# Request:
Among the records below, find the lines that contain "cukup" and copy each of them.

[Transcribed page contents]
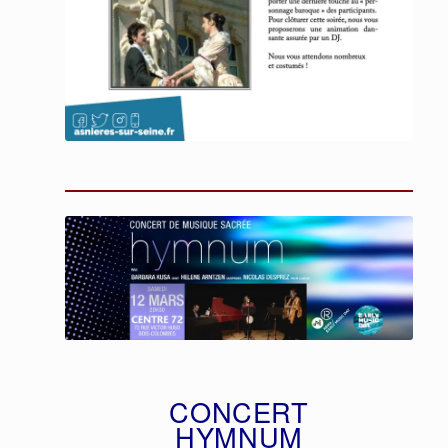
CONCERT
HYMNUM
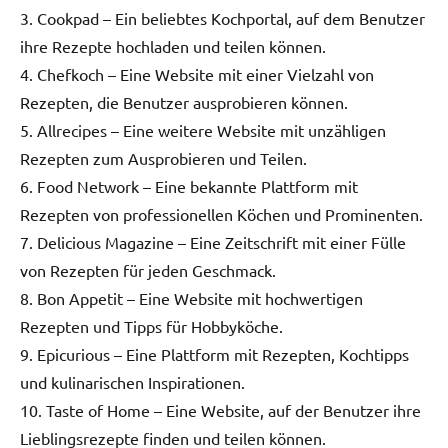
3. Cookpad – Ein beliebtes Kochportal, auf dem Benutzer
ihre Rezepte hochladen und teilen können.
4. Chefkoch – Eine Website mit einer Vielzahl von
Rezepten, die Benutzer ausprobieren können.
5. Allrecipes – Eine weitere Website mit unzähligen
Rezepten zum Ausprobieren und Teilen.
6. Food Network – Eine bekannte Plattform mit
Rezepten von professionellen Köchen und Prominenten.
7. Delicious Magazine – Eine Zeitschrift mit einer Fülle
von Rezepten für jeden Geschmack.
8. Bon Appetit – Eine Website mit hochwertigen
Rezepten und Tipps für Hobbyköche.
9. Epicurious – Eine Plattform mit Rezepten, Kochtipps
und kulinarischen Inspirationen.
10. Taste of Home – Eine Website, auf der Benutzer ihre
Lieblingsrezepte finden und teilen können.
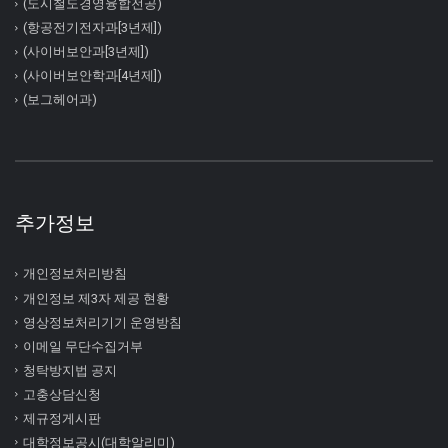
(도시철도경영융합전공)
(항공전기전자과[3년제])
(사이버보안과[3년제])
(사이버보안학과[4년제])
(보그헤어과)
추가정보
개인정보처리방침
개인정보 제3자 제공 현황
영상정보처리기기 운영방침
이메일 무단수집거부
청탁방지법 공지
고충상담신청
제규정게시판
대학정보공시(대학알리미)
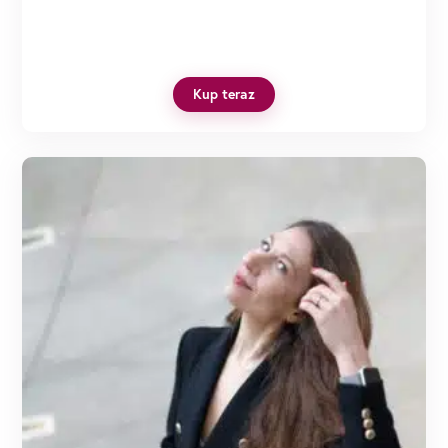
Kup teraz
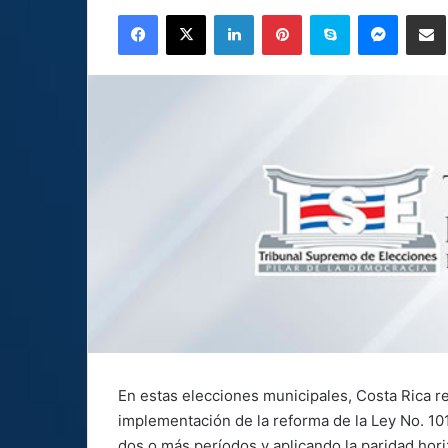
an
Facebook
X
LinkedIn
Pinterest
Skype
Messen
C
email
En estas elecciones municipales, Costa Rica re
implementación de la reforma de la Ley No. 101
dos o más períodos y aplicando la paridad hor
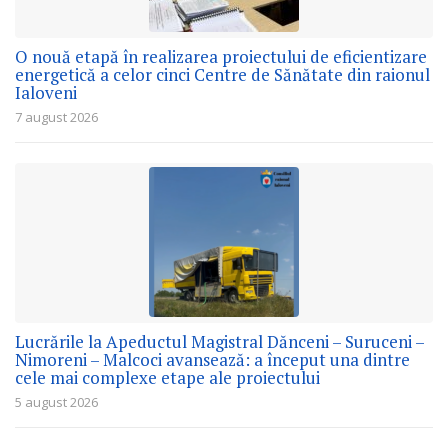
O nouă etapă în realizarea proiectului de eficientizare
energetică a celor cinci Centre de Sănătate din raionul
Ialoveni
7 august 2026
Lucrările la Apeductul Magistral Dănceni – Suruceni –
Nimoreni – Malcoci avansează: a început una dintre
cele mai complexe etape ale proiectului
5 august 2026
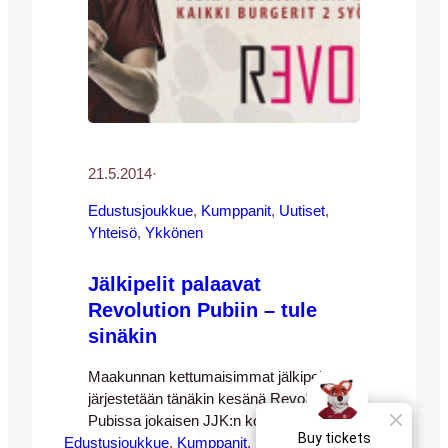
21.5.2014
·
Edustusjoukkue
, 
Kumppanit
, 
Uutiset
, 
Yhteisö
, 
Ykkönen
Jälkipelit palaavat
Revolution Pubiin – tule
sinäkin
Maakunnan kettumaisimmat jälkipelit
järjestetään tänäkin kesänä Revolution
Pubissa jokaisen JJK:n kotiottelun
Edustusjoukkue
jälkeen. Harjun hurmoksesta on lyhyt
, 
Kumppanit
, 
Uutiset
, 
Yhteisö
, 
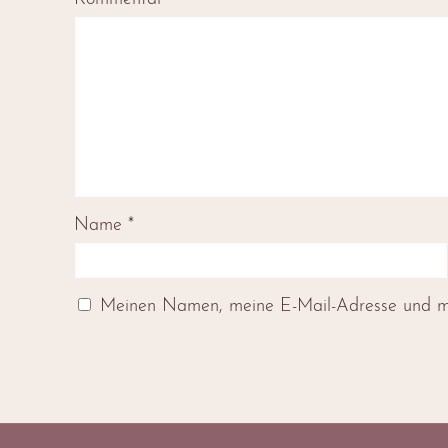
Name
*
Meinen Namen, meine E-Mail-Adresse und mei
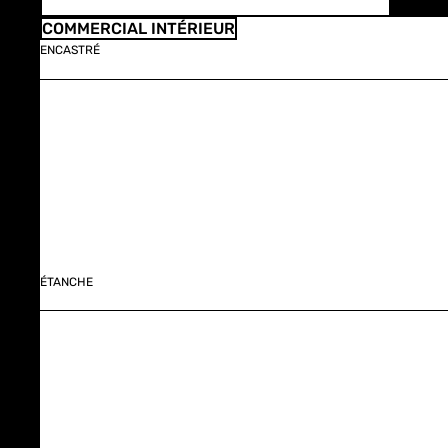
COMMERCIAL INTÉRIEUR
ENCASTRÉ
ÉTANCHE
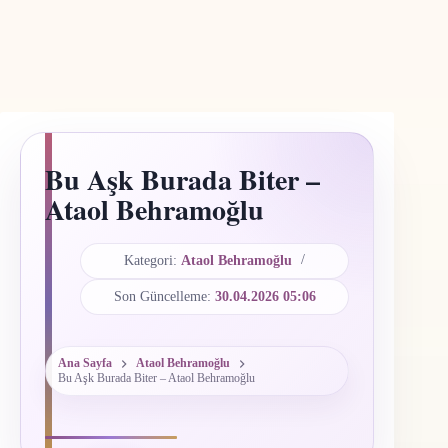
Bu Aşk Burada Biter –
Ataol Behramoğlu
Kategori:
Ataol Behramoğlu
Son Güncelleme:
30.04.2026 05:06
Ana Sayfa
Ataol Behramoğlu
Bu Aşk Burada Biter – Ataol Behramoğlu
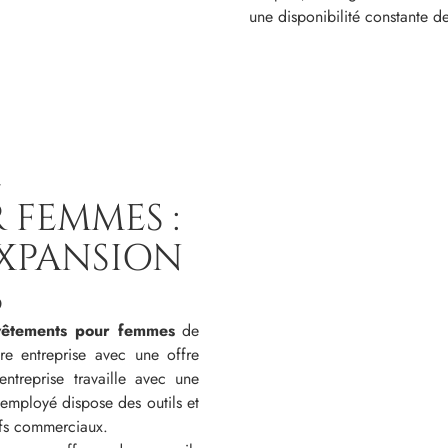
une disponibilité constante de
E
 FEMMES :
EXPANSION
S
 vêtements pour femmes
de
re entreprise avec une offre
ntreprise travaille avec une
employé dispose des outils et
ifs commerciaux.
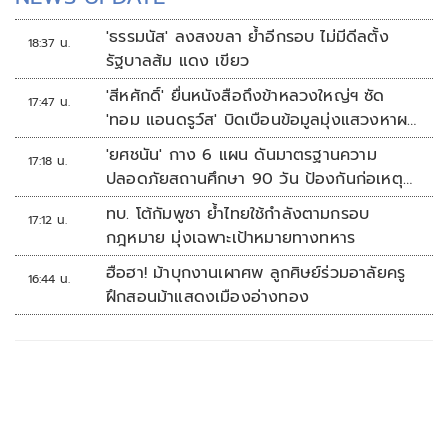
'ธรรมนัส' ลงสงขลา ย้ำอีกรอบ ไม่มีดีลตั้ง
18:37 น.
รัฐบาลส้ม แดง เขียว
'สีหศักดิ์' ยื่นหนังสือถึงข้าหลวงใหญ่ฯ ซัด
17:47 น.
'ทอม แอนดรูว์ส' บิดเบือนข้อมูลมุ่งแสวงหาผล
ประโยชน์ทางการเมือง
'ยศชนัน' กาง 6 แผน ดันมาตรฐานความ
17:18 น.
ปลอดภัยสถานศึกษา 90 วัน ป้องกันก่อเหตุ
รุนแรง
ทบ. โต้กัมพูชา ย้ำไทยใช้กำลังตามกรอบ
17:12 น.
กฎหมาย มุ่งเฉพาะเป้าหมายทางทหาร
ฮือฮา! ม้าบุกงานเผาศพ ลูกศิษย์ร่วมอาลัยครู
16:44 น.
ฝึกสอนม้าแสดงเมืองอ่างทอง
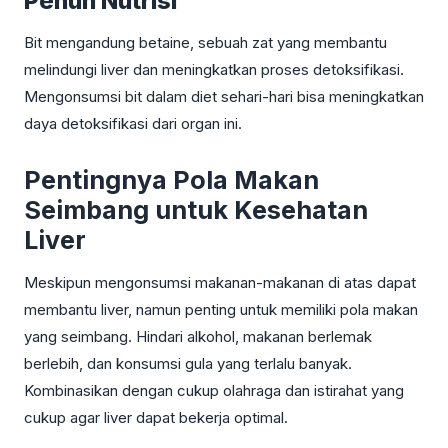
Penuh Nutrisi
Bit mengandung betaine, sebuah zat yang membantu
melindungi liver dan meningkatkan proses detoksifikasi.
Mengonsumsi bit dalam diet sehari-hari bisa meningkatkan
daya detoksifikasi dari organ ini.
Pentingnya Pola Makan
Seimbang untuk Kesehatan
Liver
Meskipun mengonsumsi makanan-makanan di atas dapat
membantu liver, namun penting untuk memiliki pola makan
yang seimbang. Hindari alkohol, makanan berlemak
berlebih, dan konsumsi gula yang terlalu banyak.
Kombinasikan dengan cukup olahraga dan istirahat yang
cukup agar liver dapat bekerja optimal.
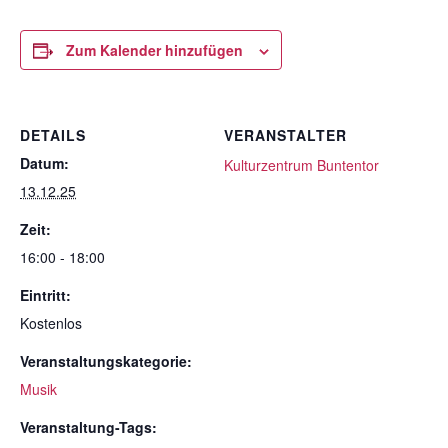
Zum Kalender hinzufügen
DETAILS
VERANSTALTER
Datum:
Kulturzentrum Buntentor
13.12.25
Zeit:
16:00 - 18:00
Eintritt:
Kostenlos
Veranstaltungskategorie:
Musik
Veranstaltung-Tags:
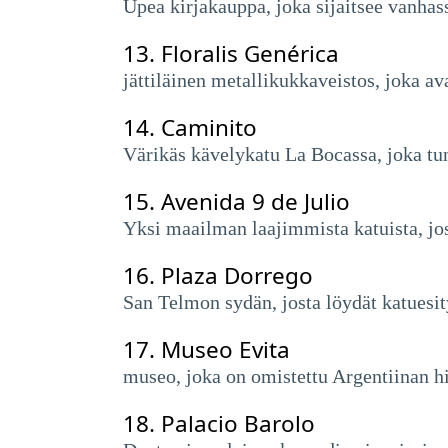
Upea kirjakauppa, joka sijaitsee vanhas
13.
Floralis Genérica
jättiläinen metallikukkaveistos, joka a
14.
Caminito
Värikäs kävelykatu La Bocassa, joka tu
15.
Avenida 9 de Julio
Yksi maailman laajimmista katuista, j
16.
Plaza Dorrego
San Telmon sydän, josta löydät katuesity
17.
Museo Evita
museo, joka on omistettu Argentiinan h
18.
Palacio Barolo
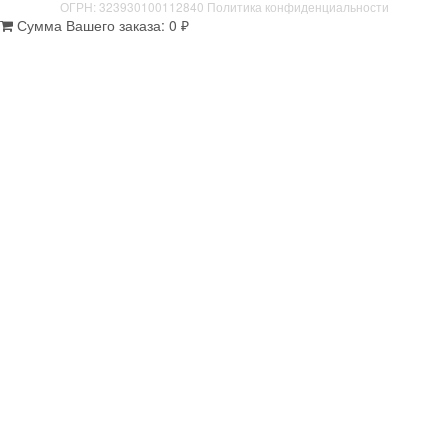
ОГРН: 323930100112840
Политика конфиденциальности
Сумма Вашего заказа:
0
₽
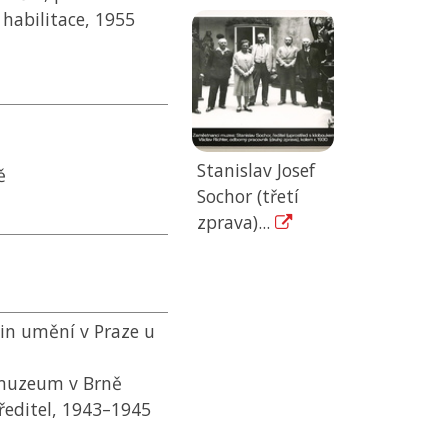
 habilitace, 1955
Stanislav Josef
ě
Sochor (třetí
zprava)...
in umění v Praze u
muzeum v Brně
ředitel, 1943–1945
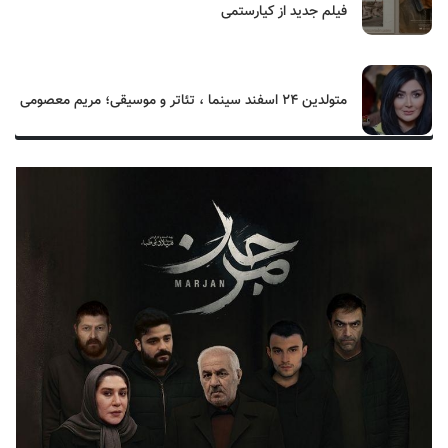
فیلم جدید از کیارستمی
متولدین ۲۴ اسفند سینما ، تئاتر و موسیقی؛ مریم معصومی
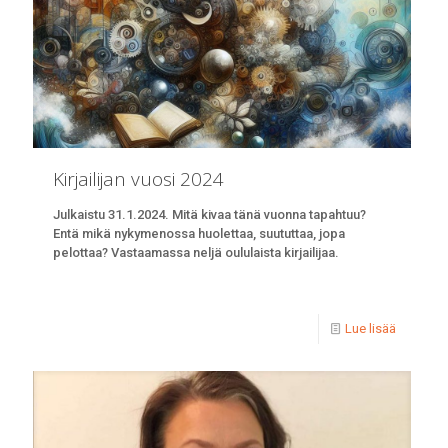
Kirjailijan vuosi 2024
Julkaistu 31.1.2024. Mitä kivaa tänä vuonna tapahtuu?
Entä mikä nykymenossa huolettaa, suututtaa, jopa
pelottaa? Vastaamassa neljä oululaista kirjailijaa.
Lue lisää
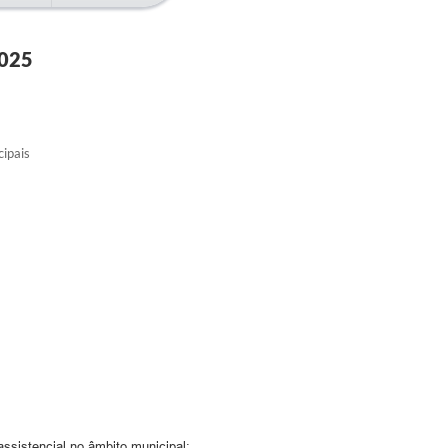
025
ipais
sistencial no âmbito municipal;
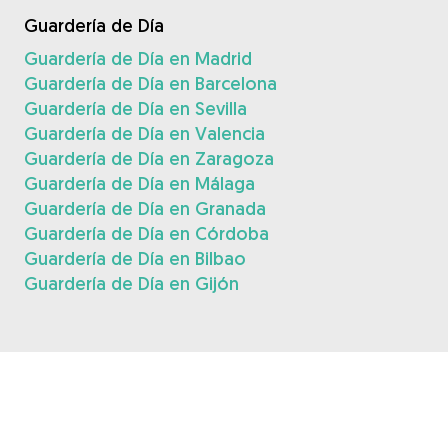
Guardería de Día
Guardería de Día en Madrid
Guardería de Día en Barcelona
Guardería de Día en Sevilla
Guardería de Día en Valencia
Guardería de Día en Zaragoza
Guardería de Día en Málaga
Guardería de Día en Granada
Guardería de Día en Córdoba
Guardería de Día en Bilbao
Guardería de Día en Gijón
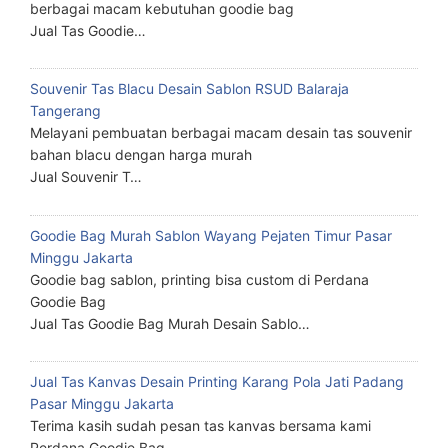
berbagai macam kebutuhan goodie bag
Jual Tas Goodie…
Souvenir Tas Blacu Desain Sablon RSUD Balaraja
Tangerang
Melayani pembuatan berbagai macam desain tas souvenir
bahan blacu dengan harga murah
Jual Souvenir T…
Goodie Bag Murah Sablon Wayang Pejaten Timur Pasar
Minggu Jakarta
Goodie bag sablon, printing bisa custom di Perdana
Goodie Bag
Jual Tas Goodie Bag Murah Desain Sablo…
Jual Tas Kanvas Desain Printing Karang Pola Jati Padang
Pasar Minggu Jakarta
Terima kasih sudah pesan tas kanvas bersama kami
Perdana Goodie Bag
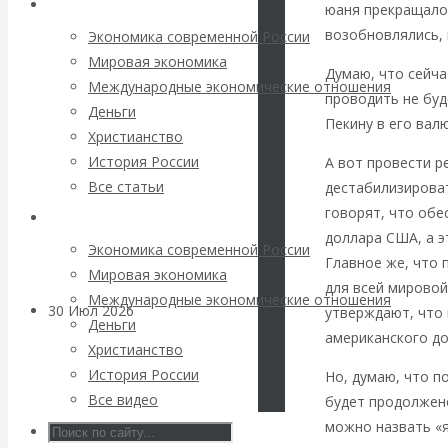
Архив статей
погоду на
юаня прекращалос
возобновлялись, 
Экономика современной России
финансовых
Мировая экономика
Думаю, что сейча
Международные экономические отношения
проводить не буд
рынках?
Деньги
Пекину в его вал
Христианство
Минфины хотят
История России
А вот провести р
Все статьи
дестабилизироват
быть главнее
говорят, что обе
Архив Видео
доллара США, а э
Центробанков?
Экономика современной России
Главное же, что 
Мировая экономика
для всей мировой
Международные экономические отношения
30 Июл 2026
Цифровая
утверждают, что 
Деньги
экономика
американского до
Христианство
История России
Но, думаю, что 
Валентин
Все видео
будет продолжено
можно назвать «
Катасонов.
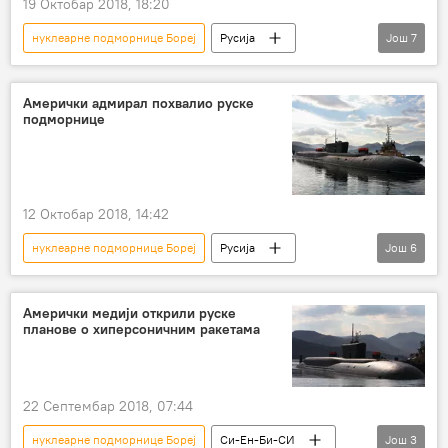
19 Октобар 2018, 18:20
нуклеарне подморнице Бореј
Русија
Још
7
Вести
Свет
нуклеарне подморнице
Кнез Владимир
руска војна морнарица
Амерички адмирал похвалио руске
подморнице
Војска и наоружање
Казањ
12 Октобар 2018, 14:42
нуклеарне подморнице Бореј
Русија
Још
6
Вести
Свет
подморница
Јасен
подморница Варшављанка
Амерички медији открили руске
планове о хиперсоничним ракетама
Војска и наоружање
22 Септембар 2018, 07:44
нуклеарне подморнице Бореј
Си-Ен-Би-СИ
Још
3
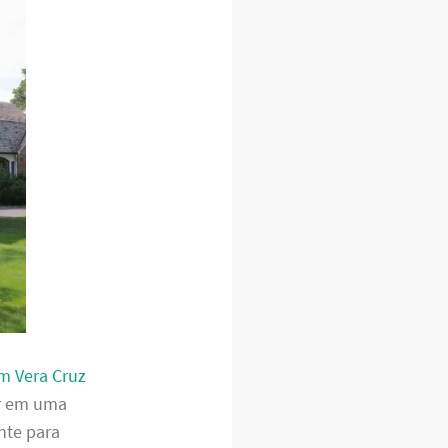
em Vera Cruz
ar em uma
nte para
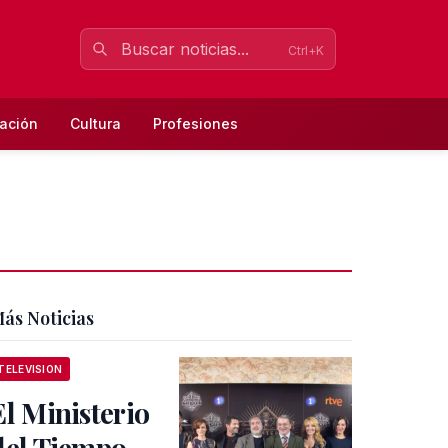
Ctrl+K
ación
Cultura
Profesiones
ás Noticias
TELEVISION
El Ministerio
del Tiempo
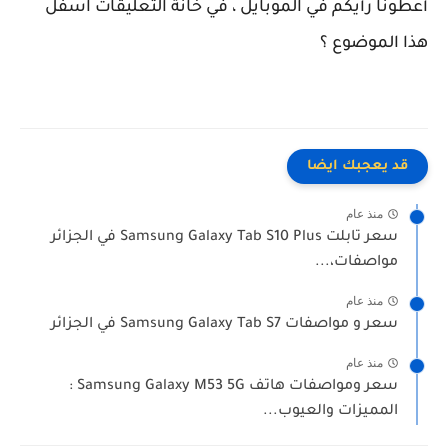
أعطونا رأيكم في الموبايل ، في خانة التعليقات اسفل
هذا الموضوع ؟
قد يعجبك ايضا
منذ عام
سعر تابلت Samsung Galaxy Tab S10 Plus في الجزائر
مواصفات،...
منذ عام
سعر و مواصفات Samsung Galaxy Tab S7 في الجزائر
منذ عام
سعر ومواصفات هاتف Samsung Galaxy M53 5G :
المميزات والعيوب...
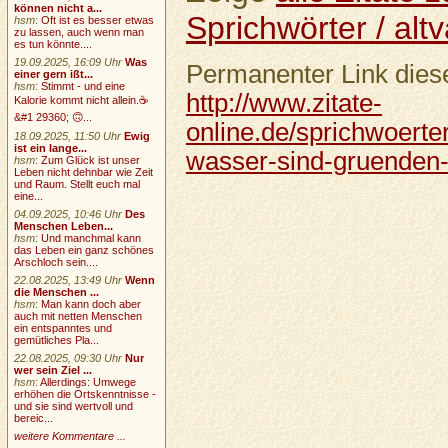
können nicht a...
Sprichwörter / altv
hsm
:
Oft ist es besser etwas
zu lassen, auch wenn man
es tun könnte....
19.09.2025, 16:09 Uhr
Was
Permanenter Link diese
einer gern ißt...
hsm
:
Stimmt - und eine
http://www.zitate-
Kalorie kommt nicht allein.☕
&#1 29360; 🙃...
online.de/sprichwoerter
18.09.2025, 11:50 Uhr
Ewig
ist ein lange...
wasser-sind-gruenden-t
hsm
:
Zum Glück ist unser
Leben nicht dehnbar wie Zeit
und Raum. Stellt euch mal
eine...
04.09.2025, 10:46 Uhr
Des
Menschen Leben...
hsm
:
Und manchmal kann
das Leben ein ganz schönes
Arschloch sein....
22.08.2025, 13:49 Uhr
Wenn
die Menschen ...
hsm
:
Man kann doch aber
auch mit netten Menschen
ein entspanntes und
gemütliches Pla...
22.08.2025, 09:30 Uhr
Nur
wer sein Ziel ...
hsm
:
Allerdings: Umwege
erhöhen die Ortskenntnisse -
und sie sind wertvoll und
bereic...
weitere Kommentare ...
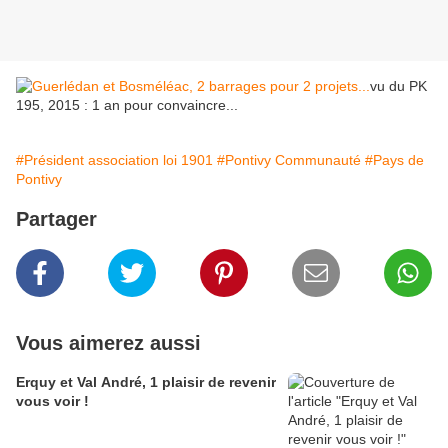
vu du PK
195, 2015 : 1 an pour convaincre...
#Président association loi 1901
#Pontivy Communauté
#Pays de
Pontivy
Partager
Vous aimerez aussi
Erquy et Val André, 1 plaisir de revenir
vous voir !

# Reply to the task:
Kombinasikan dengan cukup olahraga dan istirahat yang
cukup agar liver dapat bekerja optimal.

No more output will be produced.